**** Supplied records ****

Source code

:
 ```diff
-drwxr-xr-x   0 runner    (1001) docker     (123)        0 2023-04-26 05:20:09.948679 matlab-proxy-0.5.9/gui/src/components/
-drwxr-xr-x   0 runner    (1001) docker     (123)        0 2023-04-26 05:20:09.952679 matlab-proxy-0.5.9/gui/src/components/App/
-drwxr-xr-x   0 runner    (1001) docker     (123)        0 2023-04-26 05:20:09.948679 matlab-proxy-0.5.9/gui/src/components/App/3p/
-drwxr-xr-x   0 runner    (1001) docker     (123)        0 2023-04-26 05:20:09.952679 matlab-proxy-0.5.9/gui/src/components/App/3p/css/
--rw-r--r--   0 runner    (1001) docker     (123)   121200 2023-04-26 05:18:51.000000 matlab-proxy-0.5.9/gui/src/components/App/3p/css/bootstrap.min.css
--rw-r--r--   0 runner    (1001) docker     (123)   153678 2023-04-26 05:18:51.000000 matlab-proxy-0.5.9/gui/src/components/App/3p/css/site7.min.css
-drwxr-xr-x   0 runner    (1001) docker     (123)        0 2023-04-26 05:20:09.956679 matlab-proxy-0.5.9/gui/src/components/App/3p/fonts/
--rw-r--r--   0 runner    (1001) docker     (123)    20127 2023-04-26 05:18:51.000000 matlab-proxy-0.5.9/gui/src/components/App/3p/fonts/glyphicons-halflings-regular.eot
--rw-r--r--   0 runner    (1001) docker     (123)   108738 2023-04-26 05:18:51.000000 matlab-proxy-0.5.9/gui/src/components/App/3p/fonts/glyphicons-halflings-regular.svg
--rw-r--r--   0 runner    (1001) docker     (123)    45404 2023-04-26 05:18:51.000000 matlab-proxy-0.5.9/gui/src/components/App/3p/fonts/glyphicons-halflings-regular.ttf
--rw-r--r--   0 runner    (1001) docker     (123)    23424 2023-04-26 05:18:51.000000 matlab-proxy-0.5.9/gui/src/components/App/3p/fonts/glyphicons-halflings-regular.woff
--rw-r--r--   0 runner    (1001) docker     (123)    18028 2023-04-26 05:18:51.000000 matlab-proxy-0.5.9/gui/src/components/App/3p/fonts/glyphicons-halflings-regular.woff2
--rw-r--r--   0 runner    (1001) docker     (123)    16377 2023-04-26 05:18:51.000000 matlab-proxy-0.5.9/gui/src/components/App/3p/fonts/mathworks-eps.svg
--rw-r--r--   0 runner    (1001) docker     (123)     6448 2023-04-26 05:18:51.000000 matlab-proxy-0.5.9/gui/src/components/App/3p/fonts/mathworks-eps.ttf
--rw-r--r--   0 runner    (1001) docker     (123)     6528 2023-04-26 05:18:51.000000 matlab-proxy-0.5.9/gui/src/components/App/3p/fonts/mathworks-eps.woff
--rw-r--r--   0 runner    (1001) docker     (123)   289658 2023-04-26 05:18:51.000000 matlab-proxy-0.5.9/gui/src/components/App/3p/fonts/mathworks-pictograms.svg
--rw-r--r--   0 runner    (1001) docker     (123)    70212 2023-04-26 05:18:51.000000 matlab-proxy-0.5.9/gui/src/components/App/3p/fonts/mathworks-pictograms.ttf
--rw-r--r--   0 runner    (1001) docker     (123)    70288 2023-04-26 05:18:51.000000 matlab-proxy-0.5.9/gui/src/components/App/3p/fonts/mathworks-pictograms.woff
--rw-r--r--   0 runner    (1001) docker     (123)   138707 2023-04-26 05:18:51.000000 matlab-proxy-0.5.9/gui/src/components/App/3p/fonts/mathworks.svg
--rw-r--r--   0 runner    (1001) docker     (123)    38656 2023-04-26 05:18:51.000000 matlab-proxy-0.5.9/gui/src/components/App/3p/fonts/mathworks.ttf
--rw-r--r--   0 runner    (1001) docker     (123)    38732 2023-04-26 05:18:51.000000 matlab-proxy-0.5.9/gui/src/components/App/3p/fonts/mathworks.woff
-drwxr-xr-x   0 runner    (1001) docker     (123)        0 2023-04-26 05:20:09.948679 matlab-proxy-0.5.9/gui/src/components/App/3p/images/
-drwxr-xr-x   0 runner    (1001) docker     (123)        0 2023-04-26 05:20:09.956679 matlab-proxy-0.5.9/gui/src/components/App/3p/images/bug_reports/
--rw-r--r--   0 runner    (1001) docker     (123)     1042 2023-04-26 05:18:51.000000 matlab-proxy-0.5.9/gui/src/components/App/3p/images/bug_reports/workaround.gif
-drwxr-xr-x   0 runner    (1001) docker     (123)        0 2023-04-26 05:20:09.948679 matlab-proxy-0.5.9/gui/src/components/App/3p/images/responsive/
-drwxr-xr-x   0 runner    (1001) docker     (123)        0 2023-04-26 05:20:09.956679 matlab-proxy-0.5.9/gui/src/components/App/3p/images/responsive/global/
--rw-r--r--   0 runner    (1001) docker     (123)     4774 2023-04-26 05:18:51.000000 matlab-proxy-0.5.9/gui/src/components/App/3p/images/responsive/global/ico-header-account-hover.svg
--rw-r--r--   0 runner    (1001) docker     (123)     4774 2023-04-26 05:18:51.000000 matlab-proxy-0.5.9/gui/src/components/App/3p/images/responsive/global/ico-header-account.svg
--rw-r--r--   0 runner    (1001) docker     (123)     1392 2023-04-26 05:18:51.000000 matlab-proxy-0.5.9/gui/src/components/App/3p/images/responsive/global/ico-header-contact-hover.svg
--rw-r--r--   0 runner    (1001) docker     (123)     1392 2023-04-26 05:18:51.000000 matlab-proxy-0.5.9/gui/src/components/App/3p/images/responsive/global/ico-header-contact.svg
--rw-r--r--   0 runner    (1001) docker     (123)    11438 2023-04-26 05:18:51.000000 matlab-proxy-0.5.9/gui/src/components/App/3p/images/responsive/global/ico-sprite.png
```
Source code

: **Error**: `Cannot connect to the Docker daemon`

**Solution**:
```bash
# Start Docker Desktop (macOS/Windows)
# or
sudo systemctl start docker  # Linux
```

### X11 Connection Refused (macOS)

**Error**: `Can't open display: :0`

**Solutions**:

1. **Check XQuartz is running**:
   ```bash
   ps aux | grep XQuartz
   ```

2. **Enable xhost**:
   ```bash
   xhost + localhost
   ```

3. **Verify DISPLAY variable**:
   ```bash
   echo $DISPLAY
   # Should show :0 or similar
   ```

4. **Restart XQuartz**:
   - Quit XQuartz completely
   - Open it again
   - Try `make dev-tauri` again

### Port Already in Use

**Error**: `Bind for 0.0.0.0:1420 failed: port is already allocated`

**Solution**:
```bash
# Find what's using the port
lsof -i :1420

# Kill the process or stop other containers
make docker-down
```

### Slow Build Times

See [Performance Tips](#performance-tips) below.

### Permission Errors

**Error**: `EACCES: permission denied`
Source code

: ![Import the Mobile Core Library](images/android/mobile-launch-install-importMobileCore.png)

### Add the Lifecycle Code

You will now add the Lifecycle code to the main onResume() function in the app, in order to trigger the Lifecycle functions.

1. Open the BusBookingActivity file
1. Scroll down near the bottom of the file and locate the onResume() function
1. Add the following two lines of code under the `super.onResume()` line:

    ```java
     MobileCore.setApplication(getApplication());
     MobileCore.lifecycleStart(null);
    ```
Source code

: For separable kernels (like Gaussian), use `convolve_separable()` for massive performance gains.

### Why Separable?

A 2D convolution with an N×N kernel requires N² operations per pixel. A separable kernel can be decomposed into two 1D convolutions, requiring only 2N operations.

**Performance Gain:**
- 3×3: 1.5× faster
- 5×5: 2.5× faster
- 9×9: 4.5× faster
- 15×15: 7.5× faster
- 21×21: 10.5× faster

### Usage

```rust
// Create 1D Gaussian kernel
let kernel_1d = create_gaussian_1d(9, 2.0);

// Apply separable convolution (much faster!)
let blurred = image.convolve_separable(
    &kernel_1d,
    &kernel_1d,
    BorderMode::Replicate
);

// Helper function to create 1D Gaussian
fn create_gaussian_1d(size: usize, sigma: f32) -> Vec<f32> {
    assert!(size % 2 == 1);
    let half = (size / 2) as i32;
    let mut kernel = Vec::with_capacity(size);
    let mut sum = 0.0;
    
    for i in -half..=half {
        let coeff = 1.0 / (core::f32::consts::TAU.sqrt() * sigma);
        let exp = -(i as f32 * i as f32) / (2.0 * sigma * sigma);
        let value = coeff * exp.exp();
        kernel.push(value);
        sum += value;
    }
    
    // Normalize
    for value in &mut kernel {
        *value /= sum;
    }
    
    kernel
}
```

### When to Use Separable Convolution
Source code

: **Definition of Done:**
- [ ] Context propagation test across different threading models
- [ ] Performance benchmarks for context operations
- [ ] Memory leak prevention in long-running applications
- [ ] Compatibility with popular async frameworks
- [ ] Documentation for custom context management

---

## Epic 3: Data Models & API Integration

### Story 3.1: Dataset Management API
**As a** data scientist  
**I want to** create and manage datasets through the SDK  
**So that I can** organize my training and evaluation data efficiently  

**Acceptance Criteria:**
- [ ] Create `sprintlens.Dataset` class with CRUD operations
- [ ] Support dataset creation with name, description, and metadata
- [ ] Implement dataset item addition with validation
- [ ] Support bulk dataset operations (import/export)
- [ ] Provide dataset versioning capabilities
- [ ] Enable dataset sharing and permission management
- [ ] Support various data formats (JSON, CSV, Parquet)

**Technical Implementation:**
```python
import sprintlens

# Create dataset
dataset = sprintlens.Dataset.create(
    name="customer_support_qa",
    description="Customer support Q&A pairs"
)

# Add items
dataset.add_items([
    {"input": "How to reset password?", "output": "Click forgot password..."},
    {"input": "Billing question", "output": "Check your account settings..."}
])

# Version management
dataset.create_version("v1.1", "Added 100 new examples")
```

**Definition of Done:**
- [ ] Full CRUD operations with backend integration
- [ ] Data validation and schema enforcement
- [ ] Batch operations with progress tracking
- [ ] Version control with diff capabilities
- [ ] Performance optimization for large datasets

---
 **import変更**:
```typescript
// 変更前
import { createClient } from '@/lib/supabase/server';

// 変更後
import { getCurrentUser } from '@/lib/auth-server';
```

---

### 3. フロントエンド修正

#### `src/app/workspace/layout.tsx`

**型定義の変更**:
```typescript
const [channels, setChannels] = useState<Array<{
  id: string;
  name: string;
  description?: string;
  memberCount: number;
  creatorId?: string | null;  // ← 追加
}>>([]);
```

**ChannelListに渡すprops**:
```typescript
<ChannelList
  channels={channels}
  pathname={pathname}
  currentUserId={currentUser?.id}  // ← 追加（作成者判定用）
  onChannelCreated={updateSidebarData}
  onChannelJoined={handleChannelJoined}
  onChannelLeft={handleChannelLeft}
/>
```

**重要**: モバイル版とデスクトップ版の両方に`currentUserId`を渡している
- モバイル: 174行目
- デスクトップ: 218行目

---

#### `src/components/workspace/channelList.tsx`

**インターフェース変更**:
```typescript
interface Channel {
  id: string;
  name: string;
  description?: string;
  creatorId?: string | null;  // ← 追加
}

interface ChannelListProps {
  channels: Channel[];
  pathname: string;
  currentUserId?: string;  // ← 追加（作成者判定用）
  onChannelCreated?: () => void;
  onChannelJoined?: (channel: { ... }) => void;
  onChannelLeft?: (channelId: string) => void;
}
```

****

- About this exercise -
On how many lines above does the word "coeff" appear? Answer with that figure only.

- Task result -
2